The national poll by Harvard's Institute of Politics of more than 2,000 people aged 18 through 29 is intended to provide insight into political views of the youngest U.S. voters.
This increasingly influential demographic, the millennial generation, has been a traditional base of Obama's support.
More than 50 percent of those who responded to the survey administered between Oct. 30 and Nov. 11, said they disapproved of how the Democratic president handled key issues in his second term, including Syria, Iran, the economy, health care and the federal budget deficit.
Most cited the economy as their top concern.
Still, disapproval ratings were higher for both Republicans and Democrats in Congress. And a plurality of respondents, 46 percent, said they would still vote for Obama for president if they could recast their 2012 ballots, compared with 35 percent who said they would vote for the then-Republican nominee, Mitt Romney.
Some 55 percent of the survey respondents who reported casting ballots in the 2012 presidential election said they had voted for Obama, compared with 33 percent for Romney.
Institute of Politics Director Trey Grayson said the poll revealed cracks forming in Obama's base.
"This isn't a problem for Obama because he's not coming up for election again," Grayson said in a conference call with reporters. "But it is a potential problem for any Democratic candidate seeking to mobilize young Americans."
The results follow a CNN/ORC poll released on Nov. 25 that showed a growing number of Americans doubted Obama's ability to manage the nation, amid ongoing problems plaguing the president's signature domestic policy achievement, the health care reform law, the Affordable Care Act, also known as Obamacare.
Obama's administration has also come under fire. Critics say it is dealing poorly with the Syrian government over its alleged use of chemical weapons and Iran over its nuclear ambitions, and has failed to rein in U.S. public spending or revive the economy.

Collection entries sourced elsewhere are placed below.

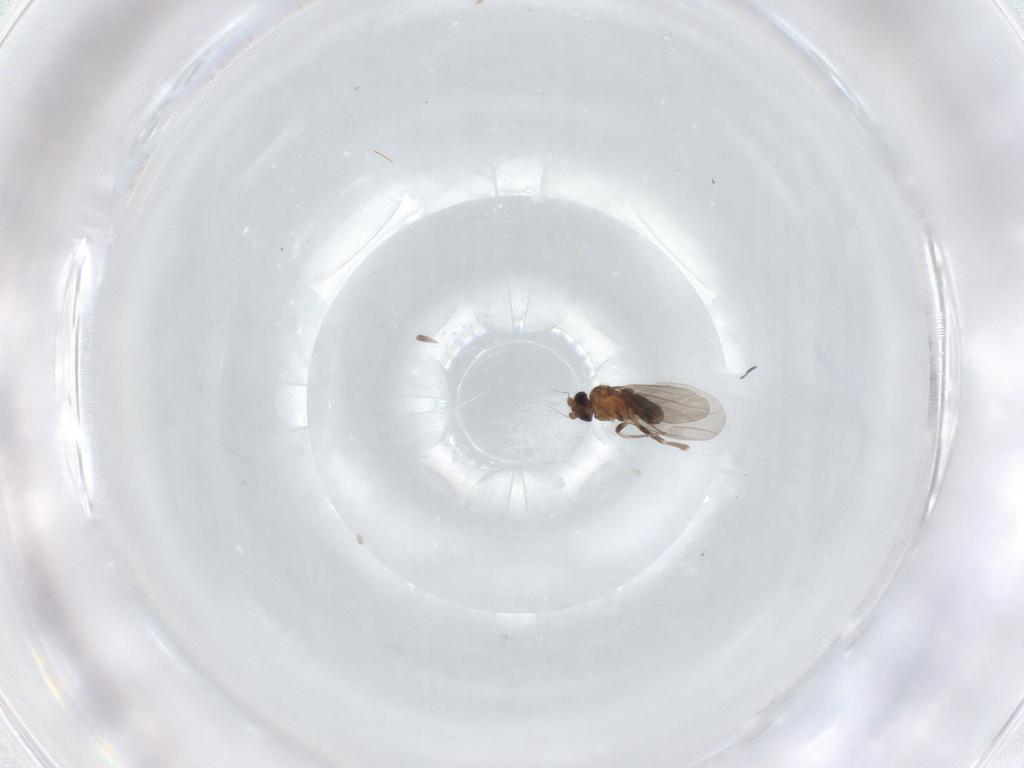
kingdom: Animalia
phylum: Arthropoda
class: Insecta
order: Diptera
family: Phoridae
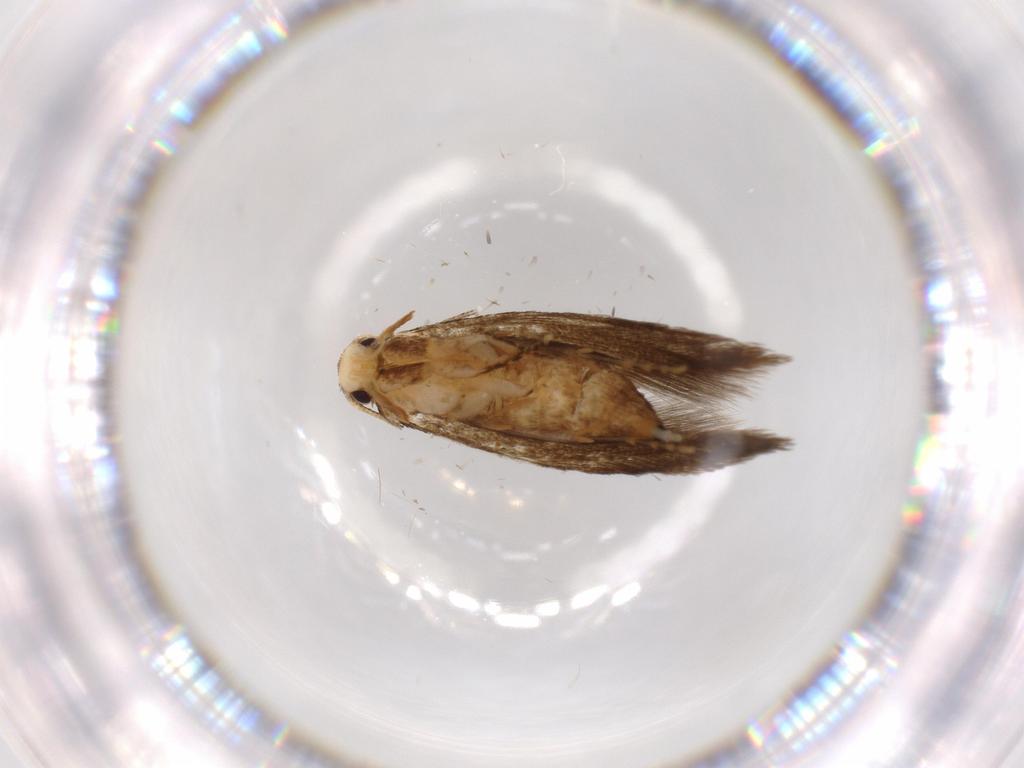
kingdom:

Some 57 percent of respondents in the Harvard poll said they disapproved of the Obamacare law, with 40 percent expecting the quality of health care to worsen and about half expecting such costs to rise.
"Among the 22 percent in our survey who report that they have no insurance, less than one-third tell us they are likely to enroll," according to the report detailing the survey findings. "A plurality however are 50-50 and are therefore open to enrolling under the right circumstances."

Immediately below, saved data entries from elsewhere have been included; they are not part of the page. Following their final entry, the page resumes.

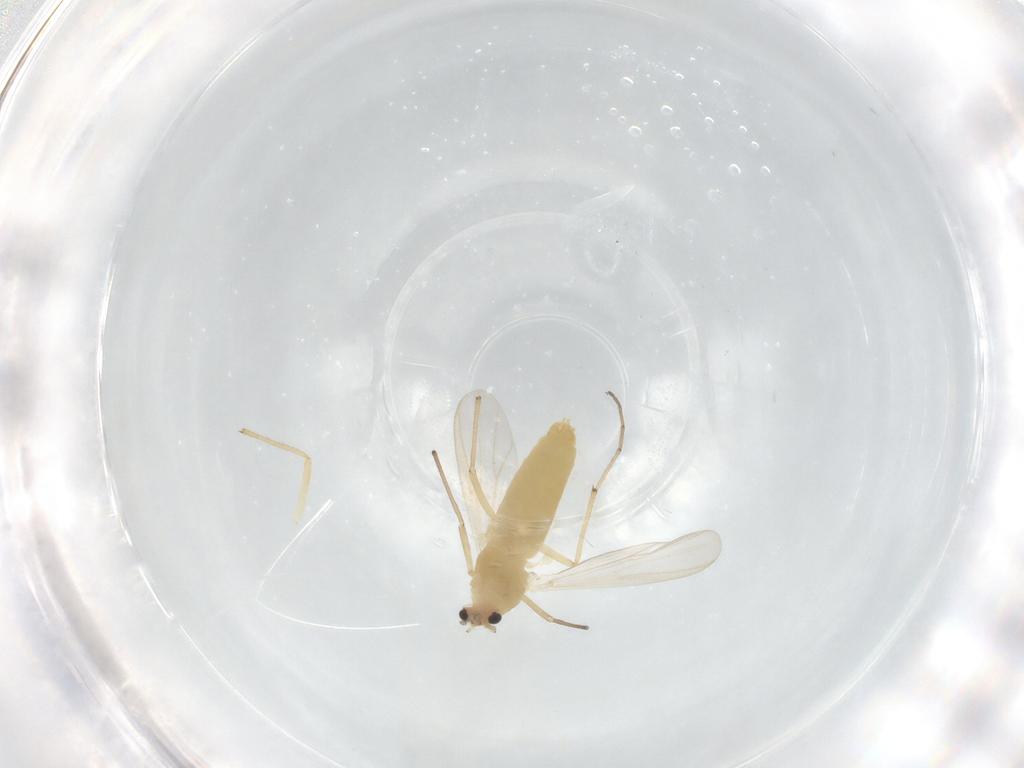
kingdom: Animalia
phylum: Arthropoda
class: Insecta
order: Diptera
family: Chironomidae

The Harvard survey respondents spread out the blame for Washington's shortcomings beyond Obama and the Democratic Party.
In terms of job performance, 54 percent said they disapproved of the president, 59 percent disapproved of Democrats in Congress, and a whopping 75 percent disapproved of Republicans in Congress.
Conservative U.S. Republicans took a hard line in the fight over October's U.S. government shutdown, which was waged over the party's demands to stop the launch of Obamacare. But delays in pay to some public workers, closings of national parks and reductions in public services only deepened Americans' frustration.
"Nobody was happy with anybody after the shutdown," Grayson said.
Asked which proposals they would prefer to see enacted to cut the federal deficit, respondents tended to favor increasing taxes for the wealthy and cutting certain types of military spending including on the nuclear arsenal and the Navy fleet.
More than 70 percent also said they would prefer not to see any cuts to education spending on kindergarten through high school, the poll showed.
In a sign of ambivalence over the role of Edward Snowden, a contractor for the National Security Agency, in unveiling details of the U.S. spying program, 52 percent of survey respondents said they were not sure if he was a traitor or a patriot. Some 22 percent labeled him a traitor and an equal 22 percent labeled him a patriot.
Snowden is living in Russia as a fugitive after President Vladimir Putin granted him asylum against Washington's wishes.
"The Snowden stuff shows that these 18-to-29-year-olds are not that supportive of giving up personal information for the interests of national security," Grayson said.